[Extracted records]
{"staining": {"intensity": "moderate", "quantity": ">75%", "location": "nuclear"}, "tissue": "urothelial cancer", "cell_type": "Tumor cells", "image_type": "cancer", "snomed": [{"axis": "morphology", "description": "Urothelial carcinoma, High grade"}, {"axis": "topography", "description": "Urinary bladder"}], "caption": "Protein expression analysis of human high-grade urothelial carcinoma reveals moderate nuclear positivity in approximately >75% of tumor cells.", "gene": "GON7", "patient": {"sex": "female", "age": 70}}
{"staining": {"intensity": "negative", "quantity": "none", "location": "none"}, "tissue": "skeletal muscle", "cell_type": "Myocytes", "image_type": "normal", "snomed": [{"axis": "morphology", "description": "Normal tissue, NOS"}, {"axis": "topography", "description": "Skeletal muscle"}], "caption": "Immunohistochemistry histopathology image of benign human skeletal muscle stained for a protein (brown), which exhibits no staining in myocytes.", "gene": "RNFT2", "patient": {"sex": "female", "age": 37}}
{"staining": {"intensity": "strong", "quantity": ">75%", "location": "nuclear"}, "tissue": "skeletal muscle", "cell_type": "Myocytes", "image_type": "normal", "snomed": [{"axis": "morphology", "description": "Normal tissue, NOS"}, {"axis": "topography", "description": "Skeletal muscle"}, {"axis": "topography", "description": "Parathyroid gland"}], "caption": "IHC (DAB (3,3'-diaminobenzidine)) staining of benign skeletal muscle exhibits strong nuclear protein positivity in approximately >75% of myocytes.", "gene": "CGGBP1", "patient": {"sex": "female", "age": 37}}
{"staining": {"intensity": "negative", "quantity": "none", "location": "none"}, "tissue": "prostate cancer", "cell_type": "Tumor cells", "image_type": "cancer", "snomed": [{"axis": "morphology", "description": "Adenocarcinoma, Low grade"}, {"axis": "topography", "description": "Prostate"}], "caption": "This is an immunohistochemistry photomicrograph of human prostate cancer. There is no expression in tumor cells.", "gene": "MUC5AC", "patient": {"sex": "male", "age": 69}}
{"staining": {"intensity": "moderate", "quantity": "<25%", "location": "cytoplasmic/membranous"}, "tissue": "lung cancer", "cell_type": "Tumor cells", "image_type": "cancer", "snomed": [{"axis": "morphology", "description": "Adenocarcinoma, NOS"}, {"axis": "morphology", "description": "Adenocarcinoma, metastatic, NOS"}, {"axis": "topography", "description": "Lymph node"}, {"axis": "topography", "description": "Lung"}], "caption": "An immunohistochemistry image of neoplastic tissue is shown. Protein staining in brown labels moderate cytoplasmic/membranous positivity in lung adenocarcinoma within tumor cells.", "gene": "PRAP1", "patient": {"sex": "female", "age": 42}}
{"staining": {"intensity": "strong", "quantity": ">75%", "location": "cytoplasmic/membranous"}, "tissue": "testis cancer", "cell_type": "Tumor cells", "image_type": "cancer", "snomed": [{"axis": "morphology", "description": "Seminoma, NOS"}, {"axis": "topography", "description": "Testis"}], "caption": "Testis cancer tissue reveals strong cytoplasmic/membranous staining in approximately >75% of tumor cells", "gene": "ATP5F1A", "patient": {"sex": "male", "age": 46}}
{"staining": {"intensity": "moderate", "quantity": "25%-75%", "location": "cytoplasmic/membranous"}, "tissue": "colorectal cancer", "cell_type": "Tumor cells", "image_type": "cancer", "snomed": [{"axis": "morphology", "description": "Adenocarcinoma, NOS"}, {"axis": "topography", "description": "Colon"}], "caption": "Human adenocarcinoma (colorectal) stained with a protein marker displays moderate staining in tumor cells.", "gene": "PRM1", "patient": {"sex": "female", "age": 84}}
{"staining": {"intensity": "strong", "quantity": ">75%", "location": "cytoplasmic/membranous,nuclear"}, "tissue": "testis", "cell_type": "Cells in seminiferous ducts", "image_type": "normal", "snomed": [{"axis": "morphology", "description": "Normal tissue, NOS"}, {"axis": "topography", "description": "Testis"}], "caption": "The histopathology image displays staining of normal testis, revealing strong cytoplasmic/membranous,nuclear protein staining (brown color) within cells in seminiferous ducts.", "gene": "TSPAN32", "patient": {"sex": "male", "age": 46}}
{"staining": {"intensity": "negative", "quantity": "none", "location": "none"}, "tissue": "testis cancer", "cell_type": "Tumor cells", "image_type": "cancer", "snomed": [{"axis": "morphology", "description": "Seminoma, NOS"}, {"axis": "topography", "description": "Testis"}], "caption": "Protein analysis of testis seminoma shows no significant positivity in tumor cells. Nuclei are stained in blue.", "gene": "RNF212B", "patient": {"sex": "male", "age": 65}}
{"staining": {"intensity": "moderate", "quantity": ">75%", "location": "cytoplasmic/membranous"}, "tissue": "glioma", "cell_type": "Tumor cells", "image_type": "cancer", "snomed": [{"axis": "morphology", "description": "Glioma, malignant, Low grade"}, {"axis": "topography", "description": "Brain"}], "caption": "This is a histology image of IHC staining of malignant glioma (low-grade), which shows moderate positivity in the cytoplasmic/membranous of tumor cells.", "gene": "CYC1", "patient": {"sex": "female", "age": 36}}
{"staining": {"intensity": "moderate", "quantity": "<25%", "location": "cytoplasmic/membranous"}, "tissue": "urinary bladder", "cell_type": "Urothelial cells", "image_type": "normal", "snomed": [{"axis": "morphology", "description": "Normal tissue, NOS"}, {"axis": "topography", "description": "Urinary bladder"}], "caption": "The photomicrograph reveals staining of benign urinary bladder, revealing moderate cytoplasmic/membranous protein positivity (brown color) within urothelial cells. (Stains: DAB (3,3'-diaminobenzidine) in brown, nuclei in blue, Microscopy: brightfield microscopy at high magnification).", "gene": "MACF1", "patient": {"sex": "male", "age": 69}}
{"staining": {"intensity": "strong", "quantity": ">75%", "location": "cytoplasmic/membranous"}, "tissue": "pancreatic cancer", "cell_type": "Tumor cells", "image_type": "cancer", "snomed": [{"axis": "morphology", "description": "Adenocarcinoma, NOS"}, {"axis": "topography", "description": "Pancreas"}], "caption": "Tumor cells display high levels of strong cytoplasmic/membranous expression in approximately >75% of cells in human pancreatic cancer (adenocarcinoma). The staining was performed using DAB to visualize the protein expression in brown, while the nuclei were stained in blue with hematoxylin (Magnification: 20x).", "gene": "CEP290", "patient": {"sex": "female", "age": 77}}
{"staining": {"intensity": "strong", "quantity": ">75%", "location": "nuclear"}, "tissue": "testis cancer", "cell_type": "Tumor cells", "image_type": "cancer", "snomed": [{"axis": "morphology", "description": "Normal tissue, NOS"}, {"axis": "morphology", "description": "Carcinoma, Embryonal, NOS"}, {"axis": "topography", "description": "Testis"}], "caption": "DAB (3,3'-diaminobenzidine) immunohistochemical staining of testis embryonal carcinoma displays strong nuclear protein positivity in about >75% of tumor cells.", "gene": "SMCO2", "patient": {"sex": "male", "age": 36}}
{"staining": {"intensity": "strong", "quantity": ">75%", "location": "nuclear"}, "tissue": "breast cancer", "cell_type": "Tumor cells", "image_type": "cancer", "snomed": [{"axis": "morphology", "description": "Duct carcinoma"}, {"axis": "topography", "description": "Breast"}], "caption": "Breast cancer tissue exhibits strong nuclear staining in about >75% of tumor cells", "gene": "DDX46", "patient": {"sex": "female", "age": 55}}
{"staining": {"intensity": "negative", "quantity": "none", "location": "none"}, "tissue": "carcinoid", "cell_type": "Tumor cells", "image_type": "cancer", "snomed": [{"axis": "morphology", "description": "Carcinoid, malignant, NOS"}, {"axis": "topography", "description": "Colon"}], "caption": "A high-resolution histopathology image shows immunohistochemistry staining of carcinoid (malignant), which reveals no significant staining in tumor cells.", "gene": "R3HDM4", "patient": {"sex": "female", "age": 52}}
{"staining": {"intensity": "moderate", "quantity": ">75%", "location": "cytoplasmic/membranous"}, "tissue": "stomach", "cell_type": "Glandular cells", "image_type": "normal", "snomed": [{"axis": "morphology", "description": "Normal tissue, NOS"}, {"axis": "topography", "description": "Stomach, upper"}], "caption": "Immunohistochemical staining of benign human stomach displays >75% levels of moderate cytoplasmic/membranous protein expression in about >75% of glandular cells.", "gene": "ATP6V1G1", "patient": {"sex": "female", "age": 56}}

Your assignment =>
The lines above from the one with "adenocarcinoma (colorectal) stained" through the one with "analysis of testis" are to be duplicated exactly, ends included, with nothing added.

Task solution =>
{"staining": {"intensity": "moderate", "quantity": "25%-75%", "location": "cytoplasmic/membranous"}, "tissue": "colorectal cancer", "cell_type": "Tumor cells", "image_type": "cancer", "snomed": [{"axis": "morphology", "description": "Adenocarcinoma, NOS"}, {"axis": "topography", "description": "Colon"}], "caption": "Human adenocarcinoma (colorectal) stained with a protein marker displays moderate staining in tumor cells.", "gene": "PRM1", "patient": {"sex": "female", "age": 84}}
{"staining": {"intensity": "strong", "quantity": ">75%", "location": "cytoplasmic/membranous,nuclear"}, "tissue": "testis", "cell_type": "Cells in seminiferous ducts", "image_type": "normal", "snomed": [{"axis": "morphology", "description": "Normal tissue, NOS"}, {"axis": "topography", "description": "Testis"}], "caption": "The histopathology image displays staining of normal testis, revealing strong cytoplasmic/membranous,nuclear protein staining (brown color) within cells in seminiferous ducts.", "gene": "TSPAN32", "patient": {"sex": "male", "age": 46}}
{"staining": {"intensity": "negative", "quantity": "none", "location": "none"}, "tissue": "testis cancer", "cell_type": "Tumor cells", "image_type": "cancer", "snomed": [{"axis": "morphology", "description": "Seminoma, NOS"}, {"axis": "topography", "description": "Testis"}], "caption": "Protein analysis of testis seminoma shows no significant positivity in tumor cells. Nuclei are stained in blue.", "gene": "RNF212B", "patient": {"sex": "male", "age": 65}}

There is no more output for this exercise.